Table of Contents
Key points:
- Absa Bank Kenya, associated with tycoon Baloobhai Patel, seeks a $1.5-million (Sh215 million) refund from KDIC for alleged premium overpayments.
- High Court Judge Nixon Sifuna ruled in favor of Absa, citing KDIC’s failure to file a timely defense.
- KDIC’s appeal claims the ruling may create a precedent reducing statutory deposit contributions and threaten the deposit insurance scheme.
The Kenya Deposit Insurance Corporation (KDIC) has intensified its dispute with Absa Bank Kenya regarding a $1.5-million (Sh215 million) refund claim, alleging the bank overpaid premiums to the statutory deposit protection fund. This issue has gained significant attention due to Absa’s association with renowned Kenyan tycoon Baloobhai Patel.
Legal proceedings and court ruling
Absa Bank, listed on the Nairobi Securities Exchange (NSE), initiated legal proceedings against KDIC on Oct. 14, 2023. The bank is seeking a refund of $1.5 million (Sh215,346,841), claiming the amount was mistakenly overpaid. Additionally, Absa is demanding interest on the disputed sum at a commercial rate of 14 percent, calculated from the date of each premium payment until full reimbursement.
According to Absa, the annual premium payments are typically a percentage (0.15 percent) of the bank’s annual total deposits. The bank contends that it discovered an overpayment of $1.5 million (Sh215,346,841) due to an “innocent mistake,” which, if not refunded, would result in KDIC’s unjust enrichment.

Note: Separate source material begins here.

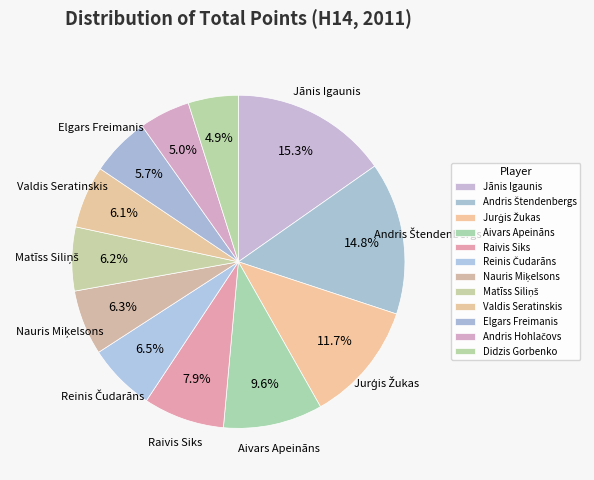

To the nearest percent, what is the difference between the largest and smallest slice percentages?

10%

Absa’s lawsuit included an alternative request: should a refund not be feasible, the overpaid amount, with accrued interest, should be credited towards future annual contributions from the judgment date until full reconciliation.

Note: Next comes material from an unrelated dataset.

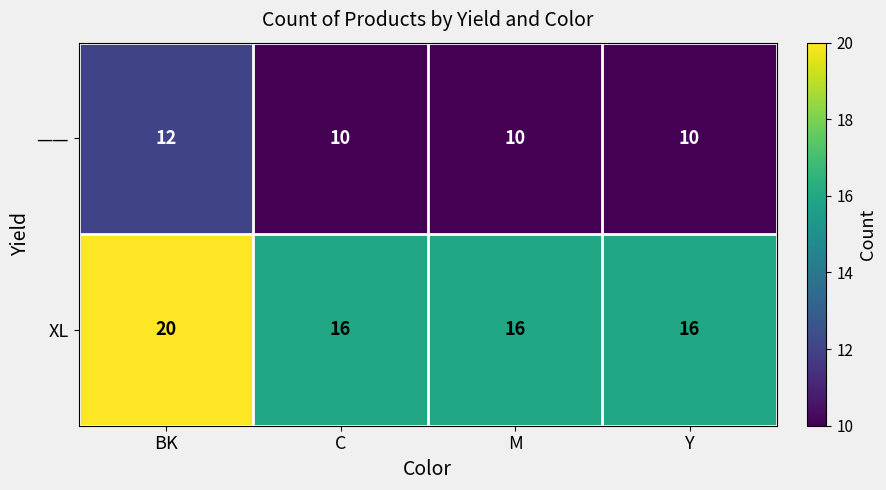

Reading left to right, list all the values displayed in this chart.

——: 12	10	10	10
XL: 20	16	16	16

On March 15, 2024, High Court Judge Nixon Sifuna ruled in favor of Absa Bank, noting that KDIC had failed to file a defense within the required timeframe. Consequently, judgment was entered for Absa under Order 10 Rule 10 of the Civil Procedure Rules.

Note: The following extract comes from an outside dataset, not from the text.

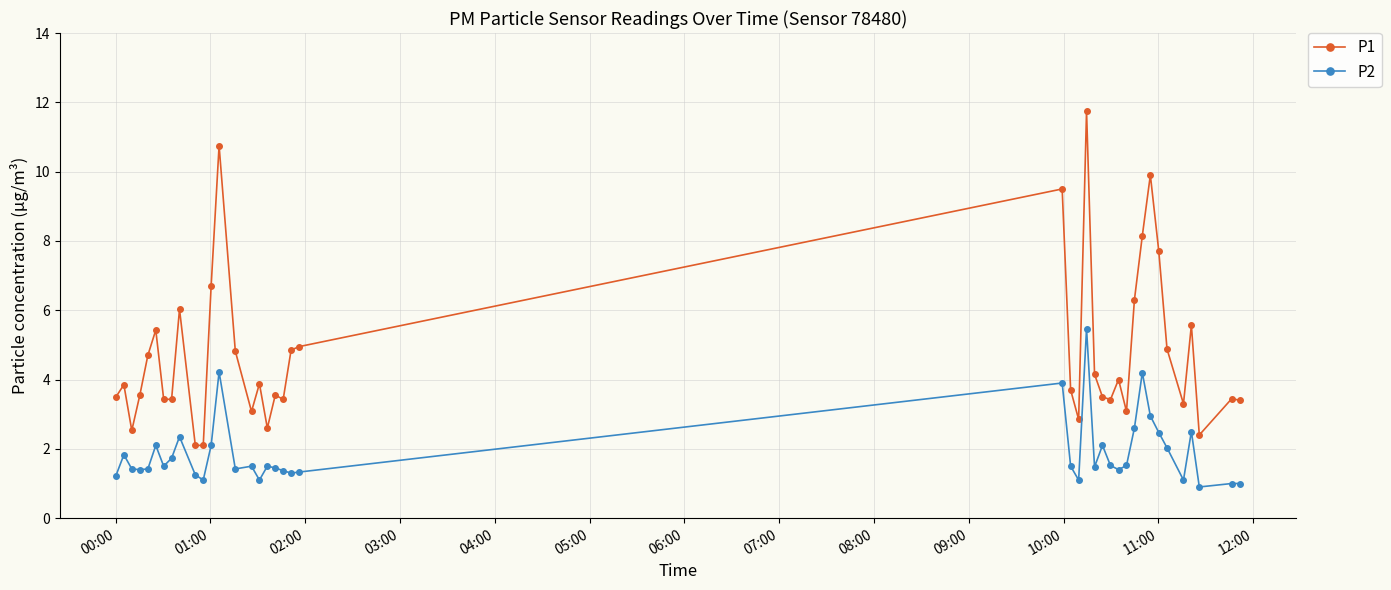

Which series has the largest range (max minus min)?

P1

“The defendant (KDIC) having inordinately failed to file a defense within the stipulated time, judgment in default of defense is hereby entered for the Plaintiff (Absa Bank) against the defendant,” Judge Sifuna stated. The final judgment awarded Absa $1.5 million (Sh215,346,841) plus interest at 14 percent per annum from the filing date to the judgment date. Additionally, the sum was to be applied towards Absa’s future annual contributions until full reconciliation. Each party was ordered to bear its own legal costs.
KDIC’s appeal and arguments
KDIC, however, appealed the ruling and sought a stay of execution pending the hearing and determination of their application and intended appeal. Represented by Waweru Gatonye & Company Advocates, KDIC argued that the ruling could set a precedent allowing other member institutions to reduce their contributions to the statutory deposit protection fund. KDIC warned this could undermine the deposit insurance scheme and jeopardize customers and depositors of financial institutions.
“Nullifying Section 21 of the Government Proceedings Act now exposes national and county government departments to the risk of execution proceedings, detrimentally impacting the larger public,” KDIC asserted in court documents.
Absa Bank, through Mohammed Muigai LLP Advocates, countered that the Superior Court denied KDIC’s request for an extension to file a defense due to KDIC’s repeated failure to comply with court directions. Absa argued that KDIC had not presented any draft defense raising bona fide triable issues.
Absa maintains that the claimed amounts were overpayments, resulting in a surplus in its account with the KDIC. Therefore, Absa argues, KDIC will suffer no harm if Absa adjusts its contributions to recover the overpaid claims.
Formerly Barclays Bank Kenya Limited, Absa Bank Kenya plays a key role in the Kenyan banking sector, offering retail, corporate, treasury, and card services. It also fosters local enterprises and SMEs through strategic partnerships.
Baloobhai Patel, a prominent Kenyan businessman, holds a 1.03 percent stake in Absa Kenya with 55.86 million shares. His strategic investments in blue-chip stocks have solidified his position as one of Kenya’s wealthiest individuals.